Stated task – Copy each of the records below word for word, keeping every line in its original order.

Record extracts –
########################################
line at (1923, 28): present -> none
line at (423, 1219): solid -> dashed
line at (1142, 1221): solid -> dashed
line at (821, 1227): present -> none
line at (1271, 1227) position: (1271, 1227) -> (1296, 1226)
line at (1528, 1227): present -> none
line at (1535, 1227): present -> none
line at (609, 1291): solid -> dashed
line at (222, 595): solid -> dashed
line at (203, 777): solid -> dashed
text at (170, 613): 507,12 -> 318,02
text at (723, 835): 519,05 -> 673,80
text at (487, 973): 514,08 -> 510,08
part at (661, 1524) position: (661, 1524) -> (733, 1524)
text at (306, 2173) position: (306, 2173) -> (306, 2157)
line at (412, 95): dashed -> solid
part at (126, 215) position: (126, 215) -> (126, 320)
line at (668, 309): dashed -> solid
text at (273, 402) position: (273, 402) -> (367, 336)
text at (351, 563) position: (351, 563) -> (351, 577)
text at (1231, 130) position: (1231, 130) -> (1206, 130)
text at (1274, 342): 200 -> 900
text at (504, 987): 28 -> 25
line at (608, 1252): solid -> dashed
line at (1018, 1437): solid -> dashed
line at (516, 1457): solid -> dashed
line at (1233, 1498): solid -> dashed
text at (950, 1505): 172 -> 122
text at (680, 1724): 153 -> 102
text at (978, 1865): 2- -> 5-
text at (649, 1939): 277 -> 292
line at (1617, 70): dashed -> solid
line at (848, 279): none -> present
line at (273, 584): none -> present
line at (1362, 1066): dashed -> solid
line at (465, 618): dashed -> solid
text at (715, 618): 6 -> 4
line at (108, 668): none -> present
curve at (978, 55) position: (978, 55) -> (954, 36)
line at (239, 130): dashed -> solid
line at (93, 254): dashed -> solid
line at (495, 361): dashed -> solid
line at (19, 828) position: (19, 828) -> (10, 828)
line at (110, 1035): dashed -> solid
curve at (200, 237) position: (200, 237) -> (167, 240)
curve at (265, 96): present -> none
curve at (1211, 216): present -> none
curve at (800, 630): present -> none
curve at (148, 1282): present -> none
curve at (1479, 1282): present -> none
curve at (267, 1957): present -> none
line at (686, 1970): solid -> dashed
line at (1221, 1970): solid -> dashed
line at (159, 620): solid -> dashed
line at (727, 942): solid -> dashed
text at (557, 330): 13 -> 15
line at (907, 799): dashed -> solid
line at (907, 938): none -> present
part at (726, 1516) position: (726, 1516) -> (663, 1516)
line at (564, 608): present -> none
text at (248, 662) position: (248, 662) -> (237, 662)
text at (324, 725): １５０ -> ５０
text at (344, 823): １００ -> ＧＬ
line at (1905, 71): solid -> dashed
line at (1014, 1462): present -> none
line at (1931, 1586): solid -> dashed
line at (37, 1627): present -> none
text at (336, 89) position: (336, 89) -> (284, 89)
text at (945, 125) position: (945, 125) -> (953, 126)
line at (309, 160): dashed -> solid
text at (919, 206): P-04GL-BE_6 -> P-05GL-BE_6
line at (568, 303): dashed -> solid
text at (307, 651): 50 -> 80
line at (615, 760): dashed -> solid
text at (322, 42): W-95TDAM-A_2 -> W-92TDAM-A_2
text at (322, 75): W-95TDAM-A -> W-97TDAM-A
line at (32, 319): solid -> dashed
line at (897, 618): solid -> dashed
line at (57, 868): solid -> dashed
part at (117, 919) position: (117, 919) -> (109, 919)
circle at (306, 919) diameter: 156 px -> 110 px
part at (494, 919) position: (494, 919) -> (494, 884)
########################################
Finished exercise –
line at (1923, 28): present -> none
line at (423, 1219): solid -> dashed
line at (1142, 1221): solid -> dashed
line at (821, 1227): present -> none
line at (1271, 1227) position: (1271, 1227) -> (1296, 1226)
line at (1528, 1227): present -> none
line at (1535, 1227): present -> none
line at (609, 1291): solid -> dashed
line at (222, 595): solid -> dashed
line at (203, 777): solid -> dashed
text at (170, 613): 507,12 -> 318,02
text at (723, 835): 519,05 -> 673,80
text at (487, 973): 514,08 -> 510,08
part at (661, 1524) position: (661, 1524) -> (733, 1524)
text at (306, 2173) position: (306, 2173) -> (306, 2157)
line at (412, 95): dashed -> solid
part at (126, 215) position: (126, 215) -> (126, 320)
line at (668, 309): dashed -> solid
text at (273, 402) position: (273, 402) -> (367, 336)
text at (351, 563) position: (351, 563) -> (351, 577)
text at (1231, 130) position: (1231, 130) -> (1206, 130)
text at (1274, 342): 200 -> 900
text at (504, 987): 28 -> 25
line at (608, 1252): solid -> dashed
line at (1018, 1437): solid -> dashed
line at (516, 1457): solid -> dashed
line at (1233, 1498): solid -> dashed
text at (950, 1505): 172 -> 122
text at (680, 1724): 153 -> 102
text at (978, 1865): 2- -> 5-
text at (649, 1939): 277 -> 292
line at (1617, 70): dashed -> solid
line at (848, 279): none -> present
line at (273, 584): none -> present
line at (1362, 1066): dashed -> solid
line at (465, 618): dashed -> solid
text at (715, 618): 6 -> 4
line at (108, 668): none -> present
curve at (978, 55) position: (978, 55) -> (954, 36)
line at (239, 130): dashed -> solid
line at (93, 254): dashed -> solid
line at (495, 361): dashed -> solid
line at (19, 828) position: (19, 828) -> (10, 828)
line at (110, 1035): dashed -> solid
curve at (200, 237) position: (200, 237) -> (167, 240)
curve at (265, 96): present -> none
curve at (1211, 216): present -> none
curve at (800, 630): present -> none
curve at (148, 1282): present -> none
curve at (1479, 1282): present -> none
curve at (267, 1957): present -> none
line at (686, 1970): solid -> dashed
line at (1221, 1970): solid -> dashed
line at (159, 620): solid -> dashed
line at (727, 942): solid -> dashed
text at (557, 330): 13 -> 15
line at (907, 799): dashed -> solid
line at (907, 938): none -> present
part at (726, 1516) position: (726, 1516) -> (663, 1516)
line at (564, 608): present -> none
text at (248, 662) position: (248, 662) -> (237, 662)
text at (324, 725): １５０ -> ５０
text at (344, 823): １００ -> ＧＬ
line at (1905, 71): solid -> dashed
line at (1014, 1462): present -> none
line at (1931, 1586): solid -> dashed
line at (37, 1627): present -> none
text at (336, 89) position: (336, 89) -> (284, 89)
text at (945, 125) position: (945, 125) -> (953, 126)
line at (309, 160): dashed -> solid
text at (919, 206): P-04GL-BE_6 -> P-05GL-BE_6
line at (568, 303): dashed -> solid
text at (307, 651): 50 -> 80
line at (615, 760): dashed -> solid
text at (322, 42): W-95TDAM-A_2 -> W-92TDAM-A_2
text at (322, 75): W-95TDAM-A -> W-97TDAM-A
line at (32, 319): solid -> dashed
line at (897, 618): solid -> dashed
line at (57, 868): solid -> dashed
part at (117, 919) position: (117, 919) -> (109, 919)
circle at (306, 919) diameter: 156 px -> 110 px
part at (494, 919) position: (494, 919) -> (494, 884)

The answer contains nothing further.